Taylor* nos mostra como, se Aristóteles
levasse a fundo as suas próprias definições, o tipo de poder numa comunidade
humana ideal seria o poder democrático.
Este poder (exercido entre
homens iguais e livres), Aristóteles, é verdade, não o chamava de democracia, porque ele definiu a democracia como a sua perversão. A democracia, para Aristóteles, é o poder da
maioria em vista da maioria e não do comum.
Ao poder exercido entre “homens livres e
iguais” (com exclusão daqueles que não têm a autoridade – as mulheres –, que não sabem deliberar – os escravos, ou que não sabem falar – os infantes), para o bem comum, Aristóteles dá o nome de politeia.
Isso causa alguma confusão.
Pois, para Aristóteles, politeia é gênero e espécie. É o gênero de todas as formas de governo que
visam ao bem comum. E é também uma espécie desse gênero, aquela em que o poder
é exercido por todos os homens.
Politeia,
como gênero, na tradução latina, é a república. Na tradução latina, fica
ressaltada a finalidade da politeia, a res publica, a coisa pública ou o bem
comum.
Republica traduz
politeia como gênero e não como espécie.
A politeia
como gênero, como aquele poder que visa ao bem da comunidade, é qualquer forma
de forma de governo verdadeira e não pervertida. Como poder que cuida (que cura, que se preocupa) da coisa pública, a politeia é dita, também, monarquia e aristocracia – formas de governo em que somente um ou alguns poucos exercem o
poder.
A tradução latina de politeia como republica nos esconde, então,
aquele outro sentido, presente no grego, e que nos remete àquela forma específica do poder de todos, a pólis
propriamente dita.
Nesse sentido específico, a pólis é uma comunidade composta de cidadãos (Política, III, 1, 1274b41). E um cidadão é
definido como aquele que é capaz de participar nas áreas deliberativas e
judiciais do governo (1275b18-20).
Na pólis ideal,
todos os seus membros componentes, todos os cidadãos exercem o poder (não
apenas a maioria) com vistas ao bem comum (e não ao bem exclusivo da maioria).
Quando Aristóteles fala da pólis e do tipo de poder exercido nela, ele fala de:
ἡ δὲ πολιτικὴ ἐλευθέρων καὶ ἴσων ἀρχή (I, 7, 1256a20)
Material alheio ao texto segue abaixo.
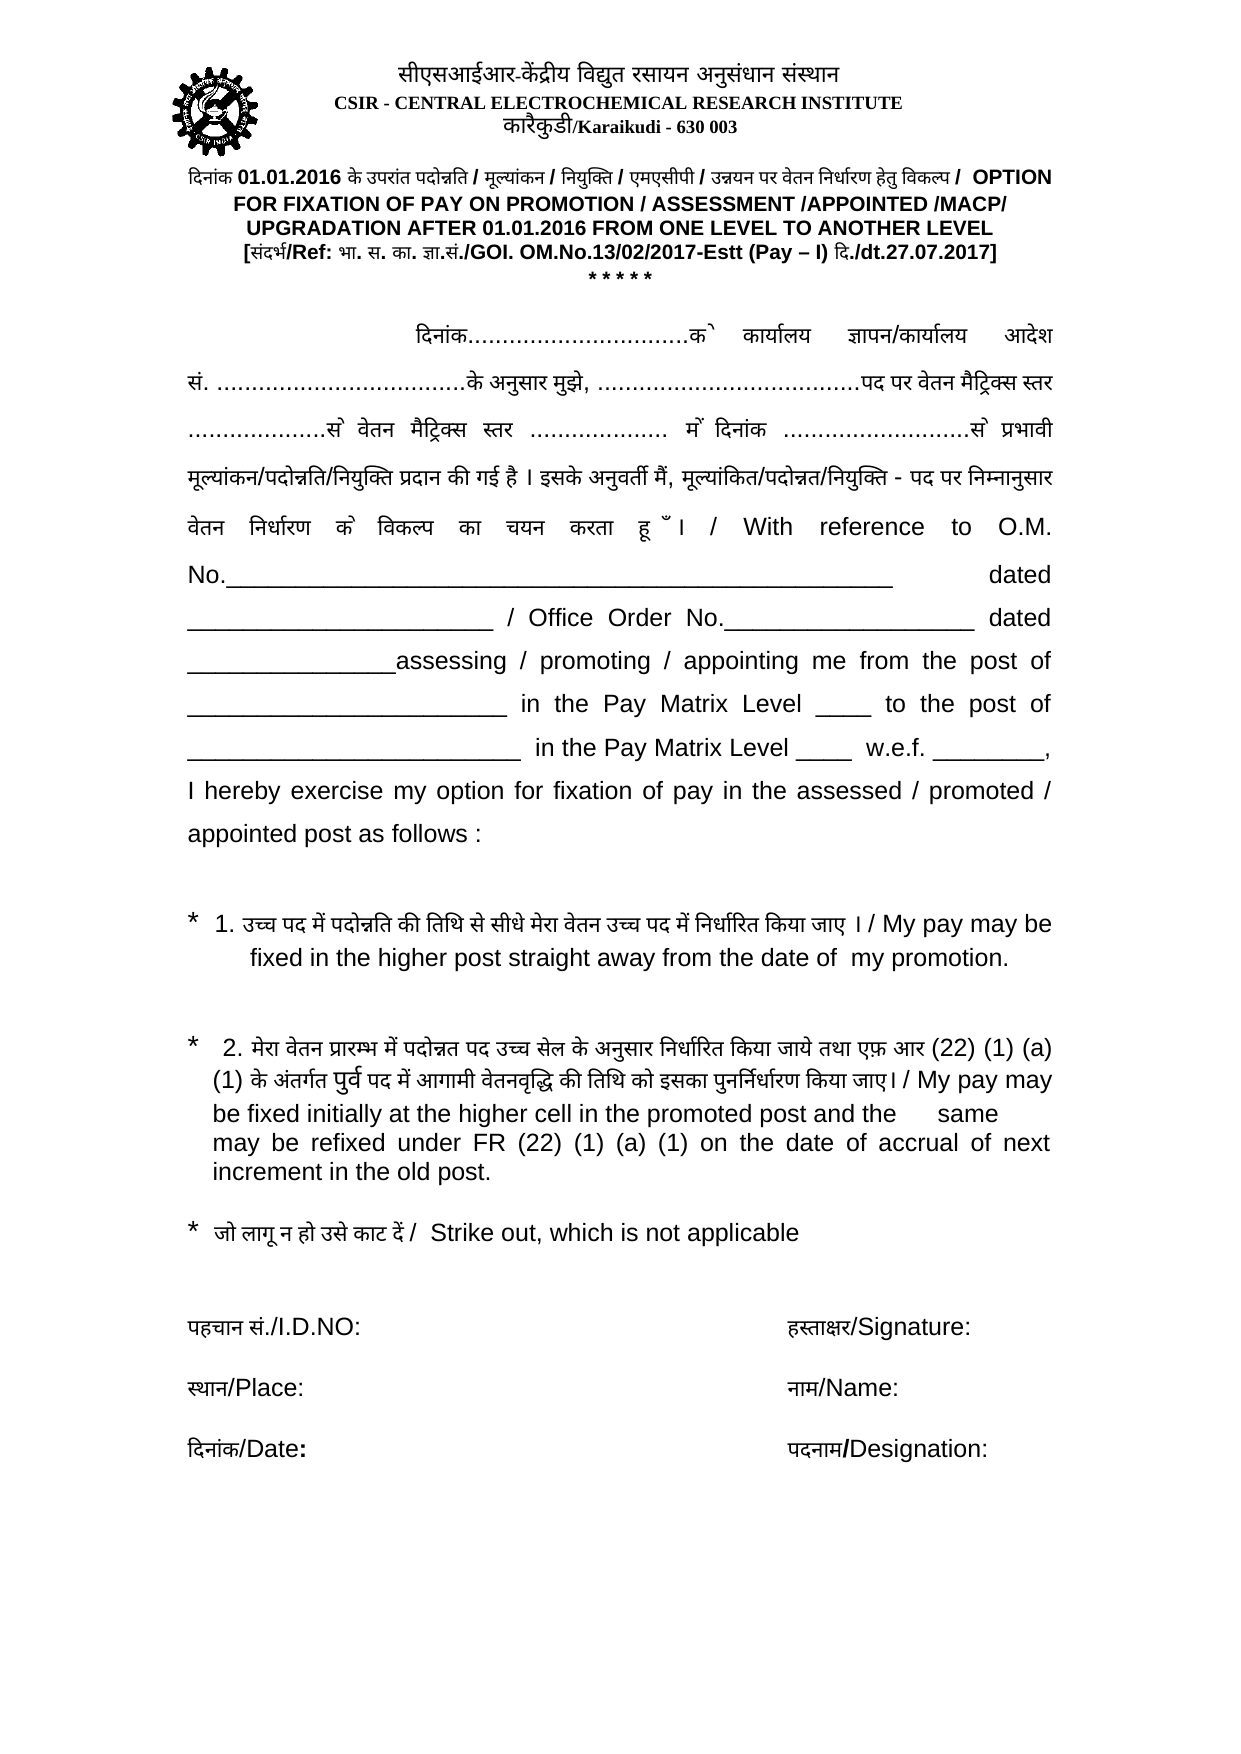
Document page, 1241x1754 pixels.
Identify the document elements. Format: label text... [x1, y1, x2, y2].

Aí, aparece o termo politiké arché. Que é traduzido, no inglês, por “constitutional rule”, como “a government of freeman and equals”**. Que, no português, daria algo como “poder ou império constitucional,
governo de homens livres e iguais”.
Arché para os
primeiros filósofos designava o princípio ontológico que explica o ser das
coisas existentes.
Para os primeiros filósofos, a filosofia era
investigação da natureza (istoria peri physeus),
“explicação da realidade, em seu conjunto e em seu estado presente, a partir da
sua origem – a physis como arché – e explicação fazendo intervir apenas processos naturais”***.
E a arché, o
princípio ontológico constituinte das coisas, variava: água para Tales, ar para Anaxímenes, fogo para Heráclito, apeiron (infinito ou
indeterminado) para Anaximandro.
O termo arché está presente em monarquia (na qual o princípio constituinte da
comunidade dos homens é mono, único, um).
Na comunidade ideal, o princípio
constituinte é plural, não é um princípio, mas cada um dos membros componentes
da comunidade é um princípio constituinte, cada um é uma arché, um poder, uma fonte de comando.
Poderíamos dar o nome de poliarquia a esta comunidade política ideal, constituída por uma
multiplicidade de princípios.
(*) TAYLOR, Christopher C. W. Politics. In: BARNES, Johannes (Org.). The Cambridge Companion to Aristotle. Cambridge: Cambridge University Press, 1995.
(**) ARISTÓTELES. Politics. Trad. Benjamin Jowett. In: MCKEON, Richard (Org.). The Basic
Works of Aristotle. New York: Random House, 1941.
(***) CONCHE, Marcel. Anaximandre: Fragments et témoignages. Paris: PUF, 1991. P. 79.